Indirect tax
A tax on goods and services.
Specific tax
A fixed amount of tax paid on each unit sold
Ad valorem tax
A tax charged as a % of the price of a good e.g. VAT
Illustrate the effects of an ad valorem tax on a diagram, when demand is more inelastic than supply.
To score full marks in your exam, make sure your diagram includes ALL of the following (you will lose marks if you miss any of these out):
- Labelled axes (P and Q)
- Labelled curves (S and D)
- Demand must be steeper than supply, because demand is more inelastic
- New supply curve (S + tax) rotated inwards
- Equilibrium price (Pe)
- Equilibrium quantity (Qe)
- New equilibrium price (P1)
- New equilibrium quantity (Q1)
- Consumer burden labelled (C)
- Producer burden labelled (P)
- A key, to explain consumer burden, producer burden and tax revenue (as shown below)

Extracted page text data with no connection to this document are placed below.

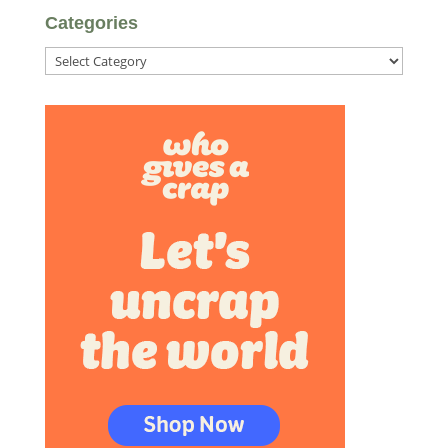
Categories
Categories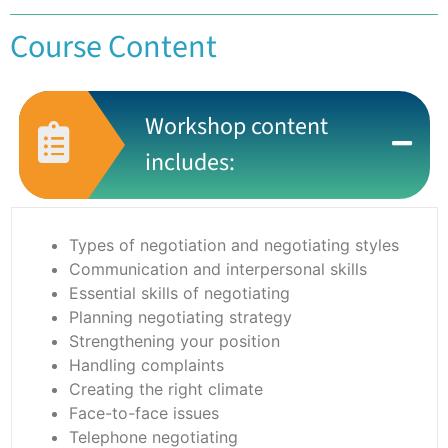
Course Content
Workshop content
includes:
Types of negotiation and negotiating styles
Communication and interpersonal skills
Essential skills of negotiating
Planning negotiating strategy
Strengthening your position
Handling complaints
Creating the right climate
Face-to-face issues
Telephone negotiating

Note: consumer burden is bigger than producer burden because demand is more inelastic than supply, so producers pass on most of the tax to consumers through higher prices.
Illustrate the effects of an ad valorem tax on a diagram, when demand is more elastic than supply.
To score full marks in your exam, make sure your diagram includes ALL of the following (you will lose marks if you miss any of these out):
- Labelled axes (P and Q)
- Labelled curves (S and D)
- Demand must be flatter than supply, because demand is more elastic
- New supply curve (S + tax) rotated inwards
- Equilibrium price (Pe)
- Equilibrium quantity (Qe)
- New equilibrium price (P1)
- New equilibrium quantity (Q1)
- Consumer burden labelled (C)
- Producer burden labelled (P)
- A key, to explain consumer burden, producer burden and tax revenue (as shown below)
Note: consumer burden is smaller than producer burden because demand is more elastic than supply, so producers can't pass on as much of the tax onto consumers as they'll lose too many sales.